The first quarter of 2015 has been full of sound and fury signifying nothing; at least in terms on index returns. Stocks have been struggling to hold on to higher levels. Despite the Sensex crossing above 30,000 briefly and the Nifty hitting the 9,000 peak, conviction level among investors has been low.
The correction that began in March has erased all the gains made by the Sensex and the Nifty since the beginning of this year. In short, the benchmarks have made absolutely no progress in the first three months of trading this year.
However this kind of sideways movement should not be derided. This is the best that market can do – move in a range – till earnings catch up with price.
The last week of March has not been too good for Indian markets. After trudging desolately lower in the first three sessions, indices recorded a sharp sell-off on Thursday.
Traders unwinding long positions in the last trading session of the March derivative series as well as geopolitical tension caused by Saudi Arabia launching military operations in Yemen caused stocks across the globe to crash in that session.
The truncated week ahead could see stocks try to stabilize at current levels. With the Sensex and the Nifty down almost 9 per cent from their recent peaks, bargain hunting can emerge in the week ahead.
Despite the perception that foreign portfolio investors were net sellers last week, they have been buying in many of the sessions last week. The tally for their purchases in equity in March has now risen to $1.9 billion. They have bought $1.4 billion of debt so far this month.
Daily oscillators have moved deeper in to the negative zone. The price rate of change oscillator is attempting to reverse from the over-sold zone.
The worrying part is the negative divergence in the weekly oscillators such as the moving average convergence divergence indicator. This indicator is giving a sell signal since last September even as the indices have been hitting new highs.
The Sensex hit the intra week low at 27,248 on Friday and ended on a shaky note.
The week ahead: The Sensex moved below the support at 27,800 indicated last week. But it is currently pausing just above the 200-day moving average. This is a support that many in the market will be watching.
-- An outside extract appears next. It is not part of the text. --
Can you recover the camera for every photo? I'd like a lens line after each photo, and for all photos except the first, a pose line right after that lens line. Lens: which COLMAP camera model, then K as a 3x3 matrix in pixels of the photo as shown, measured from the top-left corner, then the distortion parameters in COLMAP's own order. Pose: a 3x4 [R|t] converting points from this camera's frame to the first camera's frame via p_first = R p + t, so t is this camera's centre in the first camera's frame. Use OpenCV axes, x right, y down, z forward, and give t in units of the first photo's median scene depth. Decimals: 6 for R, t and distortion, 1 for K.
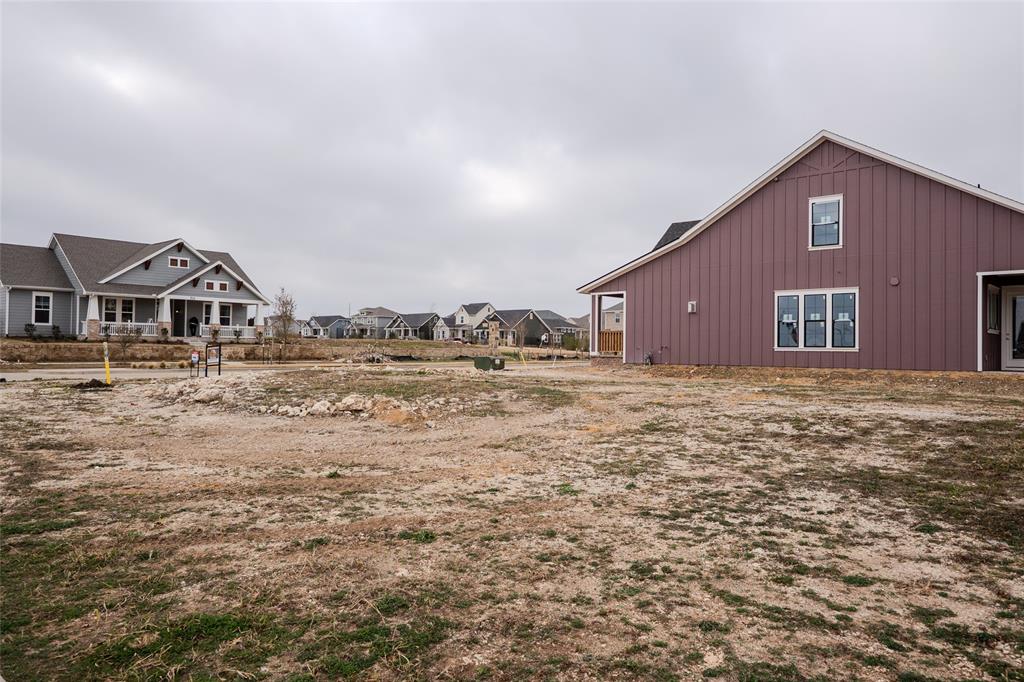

Traders holding short positions should stay on their guard as long as the index hovers above this average line.
Supports on a move below 27,200 are at 26,776 and 26,470.
A bounce from current levels can take the Sensex to 28,336, 28,820 or 29,000. Short-term outlook will turn positive only on a close above 29,000.
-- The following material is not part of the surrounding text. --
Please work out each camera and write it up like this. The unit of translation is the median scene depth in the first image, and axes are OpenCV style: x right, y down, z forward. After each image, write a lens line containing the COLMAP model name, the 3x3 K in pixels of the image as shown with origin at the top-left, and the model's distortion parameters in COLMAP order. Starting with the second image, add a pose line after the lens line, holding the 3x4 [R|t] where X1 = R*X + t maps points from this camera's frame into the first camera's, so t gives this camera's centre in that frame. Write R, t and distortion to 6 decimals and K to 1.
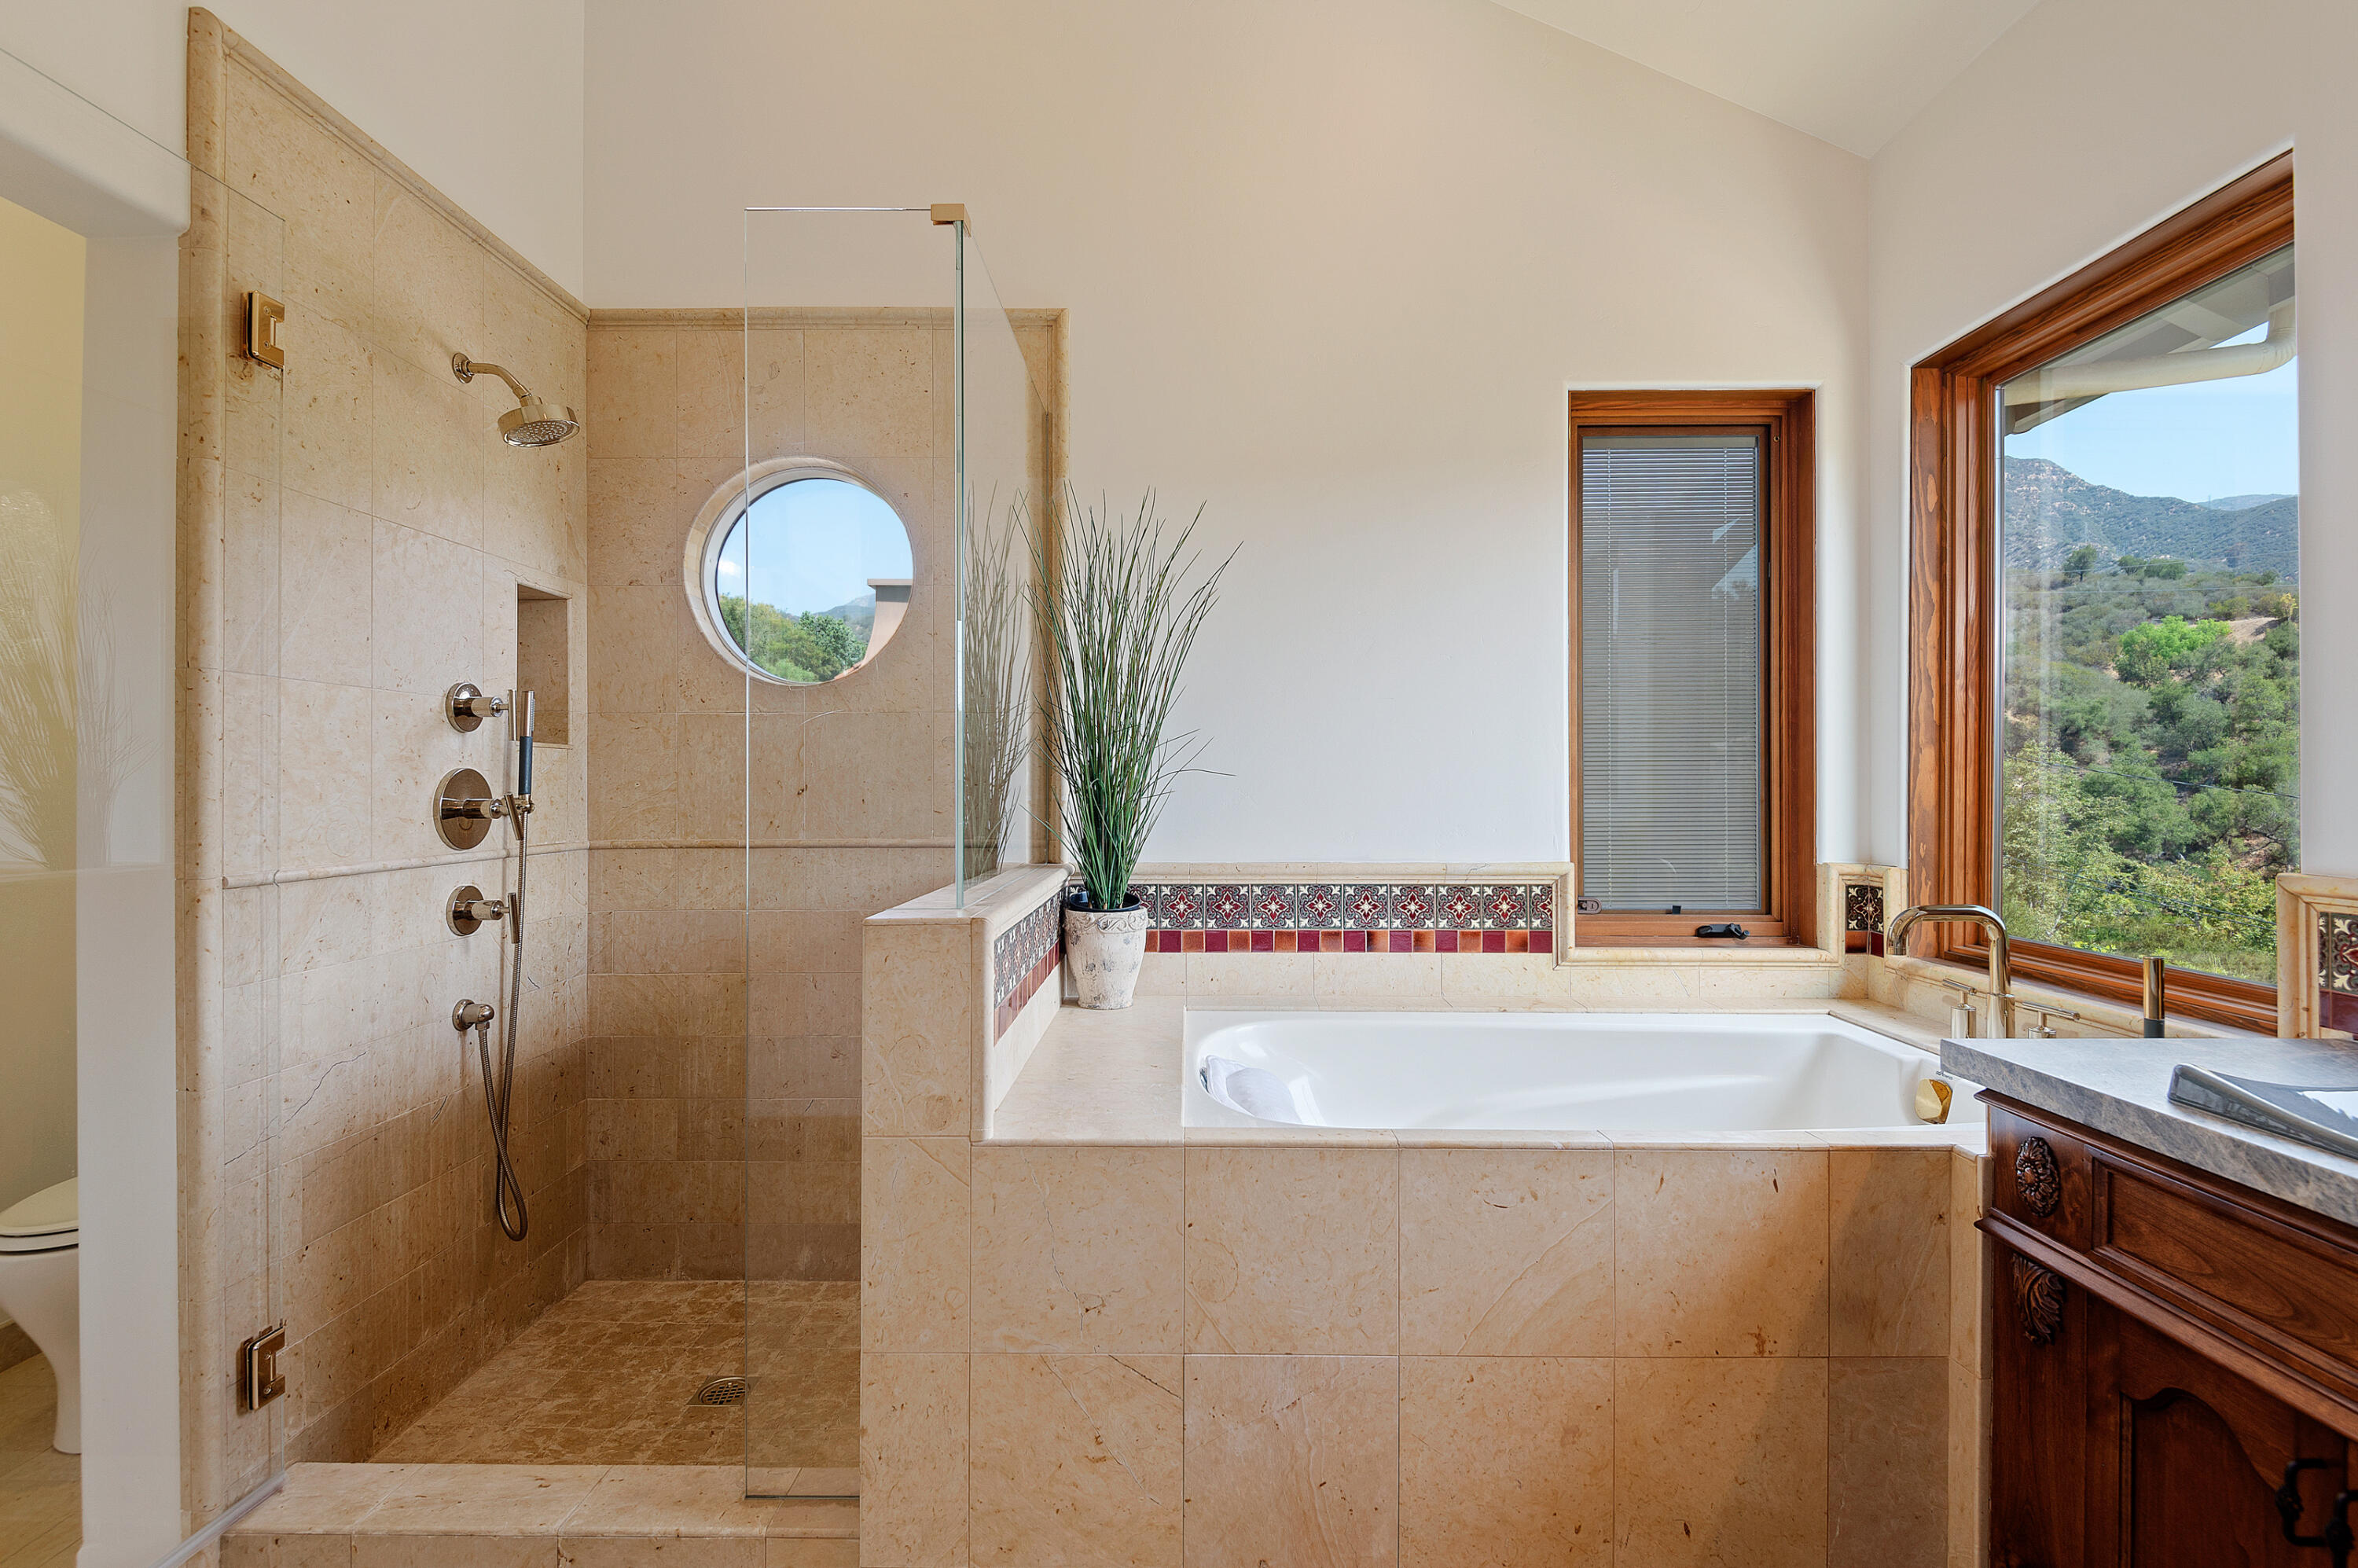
lens RADIAL K [[1079.8, 0, 1217.7], [0, 1079.8, 783.5], [0, 0, 1]] dist [0.031040, -0.028458]
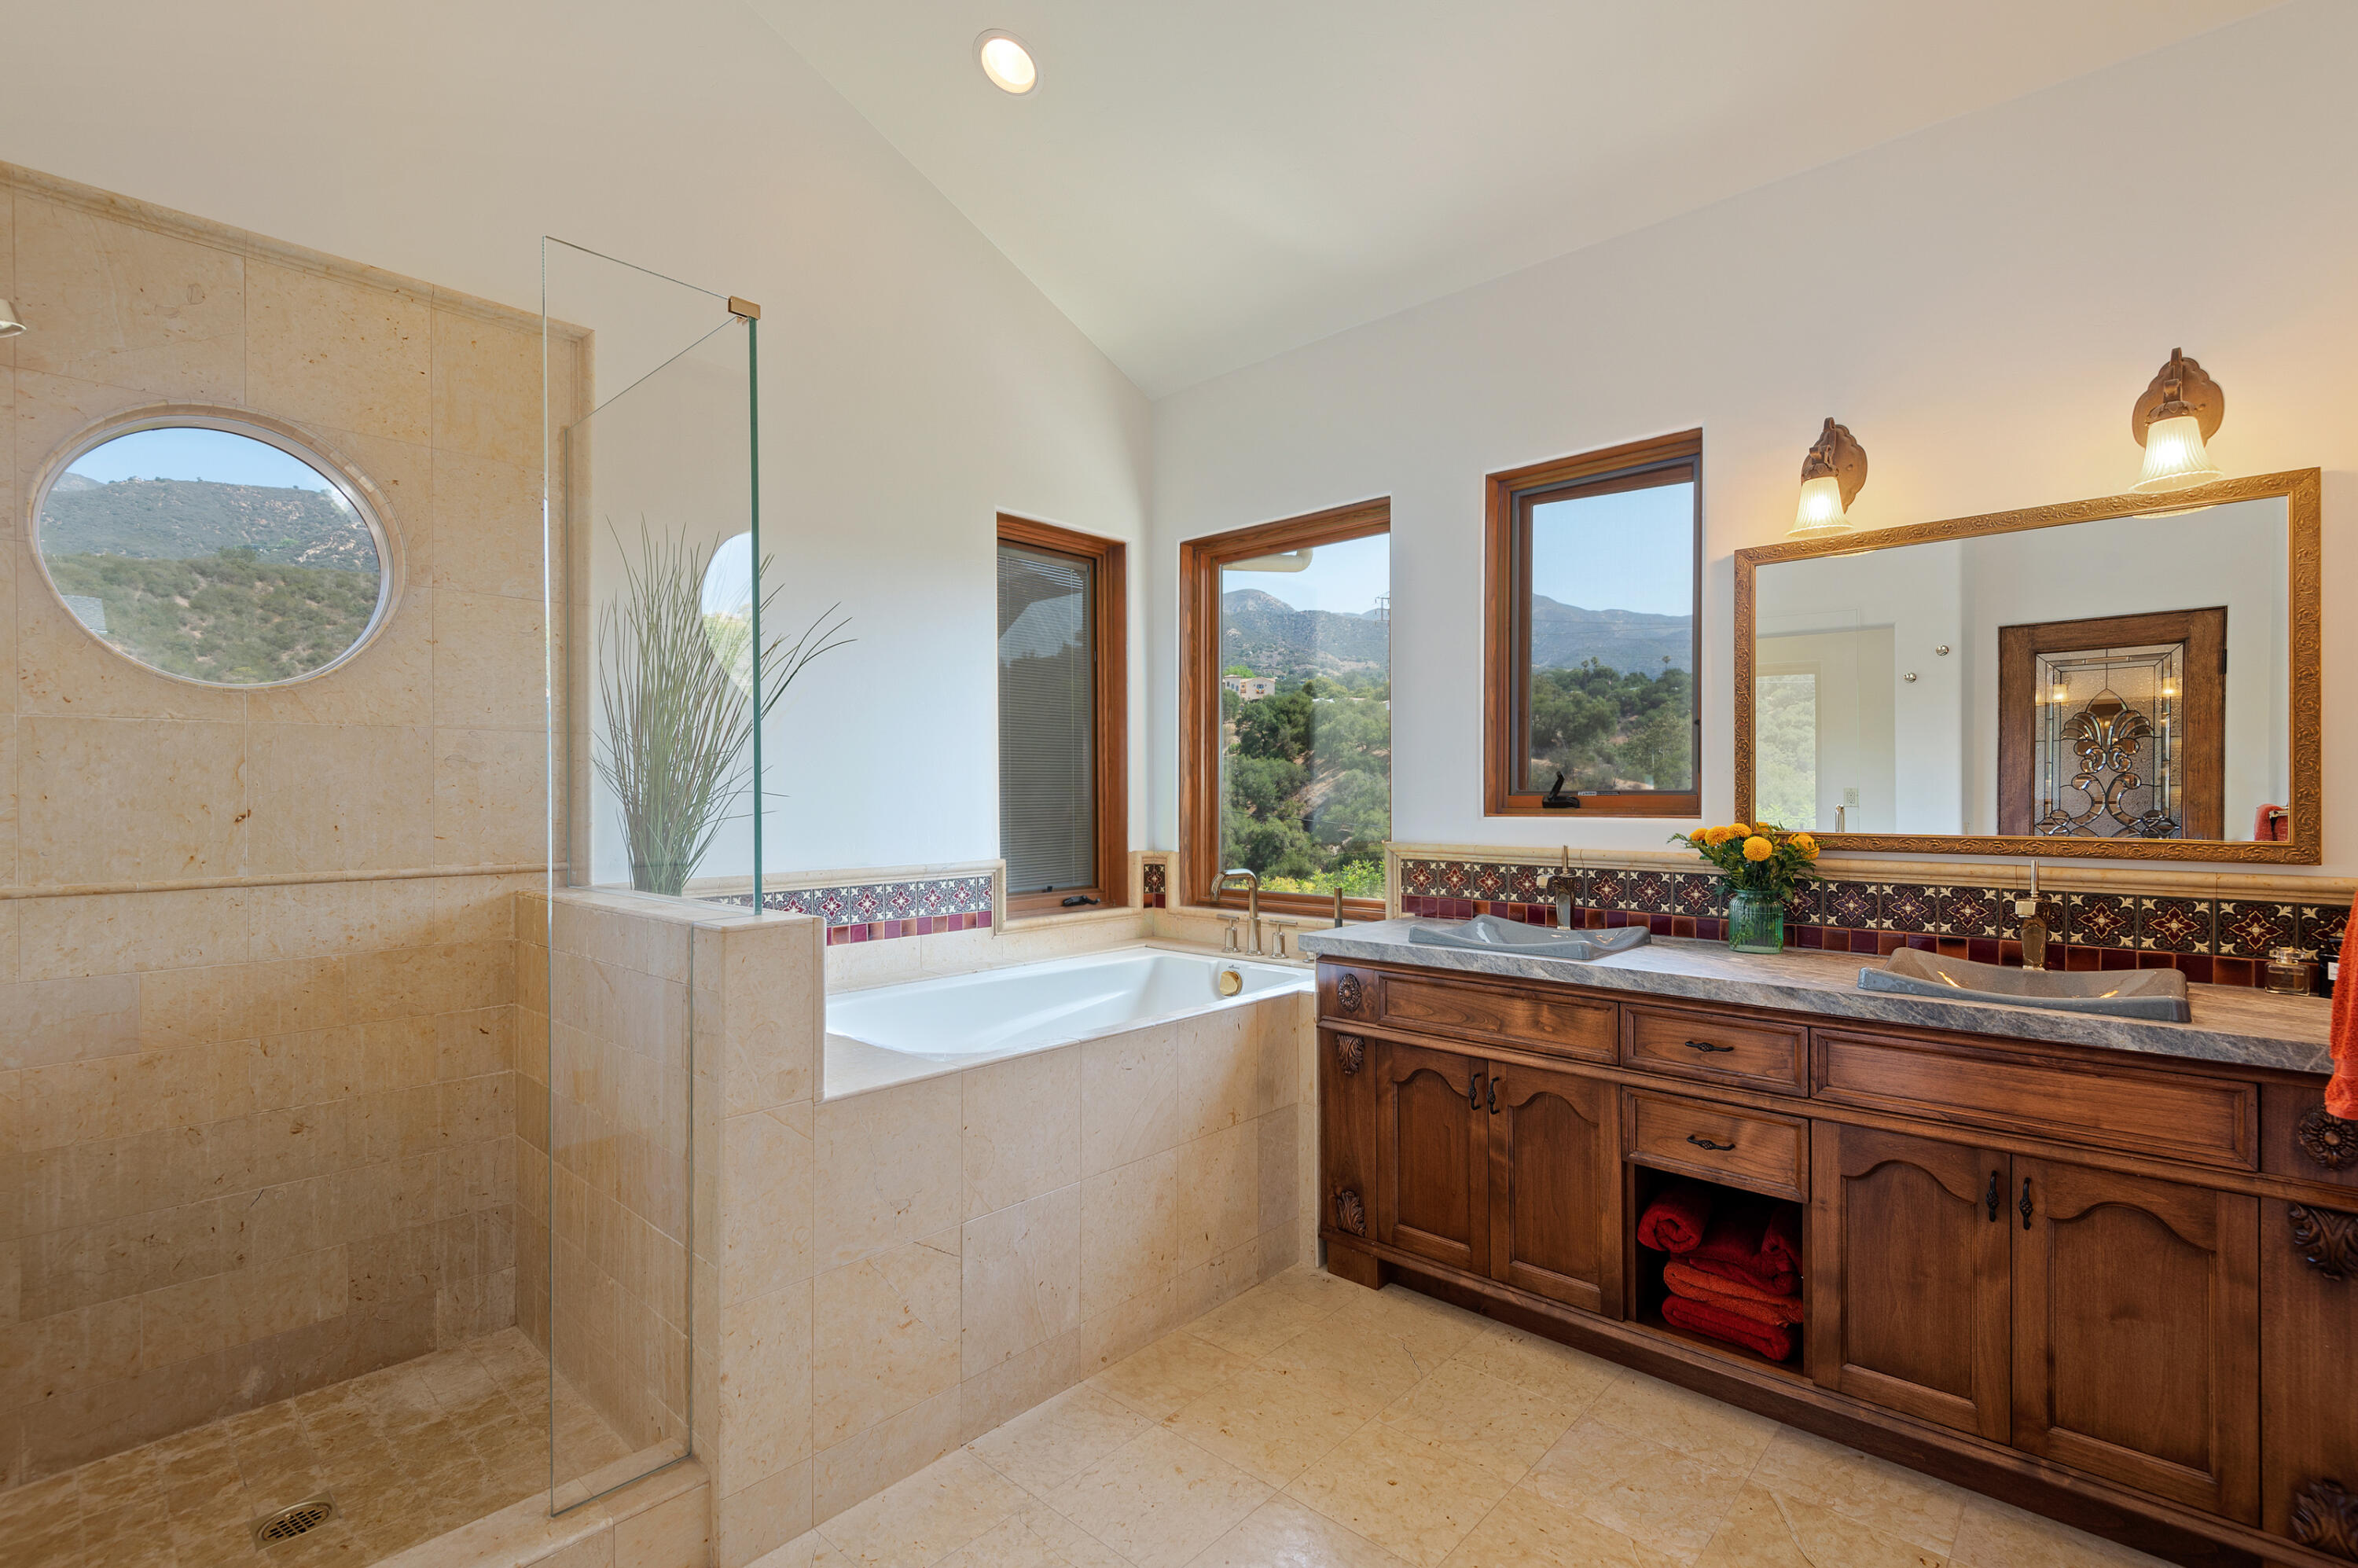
lens RADIAL K [[1045.6, 0, 1178.1], [0, 1045.6, 794.2], [0, 0, 1]] dist [0.002293, -0.001335]
pose [[0.681441, -0.002959, 0.731867, -0.508601], [0.004773, 0.999989, -0.000401, -0.007205], [-0.731857, 0.003766, 0.681448, -0.059125]]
Medium-term trend: The Sensex has recorded a close below 28,000 affirming that the medium-term trend is on the verge of turning downward. As we have been re-iterating, one leg of the long-term bull market is in force from the August 2013 low at 17,448. This wave could have ended at 30,024 recorded on March 4.
A correction of this move can be a shallow one that makes the Sensex move between 25,000 and 30,000 for the rest of this calendar. A deeper correction will be short-lived but can pull the index below 24,000. The medium term view will turn positive only on a firm close above 29,000.
The Nifty hit the low of 8269.1 before ending the week 229 points lower.
The week ahead: The Nifty has moved below the short-term support at 8,400. Next support is at the 200-day moving average present at 8,184. Move below 8,184 can take the index to 8,065 or 7,961.
If there is a rebound in the early part of the week, the index can rise to 8,600, 8,700 or 8,800. Inability to move beyond the first hurdle will be the cue for short-term traders to initiate fresh shorts with stop-loss at 8,820.
Short-term view will turn positive on a close above 8,800.
Medium-term trend: The index has moved below 8,400. The medium-term trend is therefore at risk of reversing downward. We will however wait to see the close of this week, before confirming this view.
As discussed earlier, one leg of the long-term bull market that began from the low of 5119, recorded in August 2013 could have ended at the 9,119-peak recorded on March 4.
The corrective move that follows can drag the index lower to around 7,600. A sideways move between 7,600 and 9,000 can then follow over the rest of this calendar year.
If the correction gets deep, a fall to 7,000 or lower is possible. But such a correction can be a short one.
We will retain a negative medium-term view as long as the index trades below 8,700.
Global markets sold off last week and most benchmark indices closed with deep losses. CBOE volatility index closed the week up almost 15 per cent as investors turned nervous about their holdings. European indices paused their recent strong uptrend. DJ Euro STOXX 50 closed around one per cent lower.
Dow Jones Industrial Average once again fell-off from the 18,000 level implying that this is turning in to a formidable resistance for the Index. The index is however above its short-term support at 17,500. The index needs to decline below this level to signal a reversal in the short-term trend.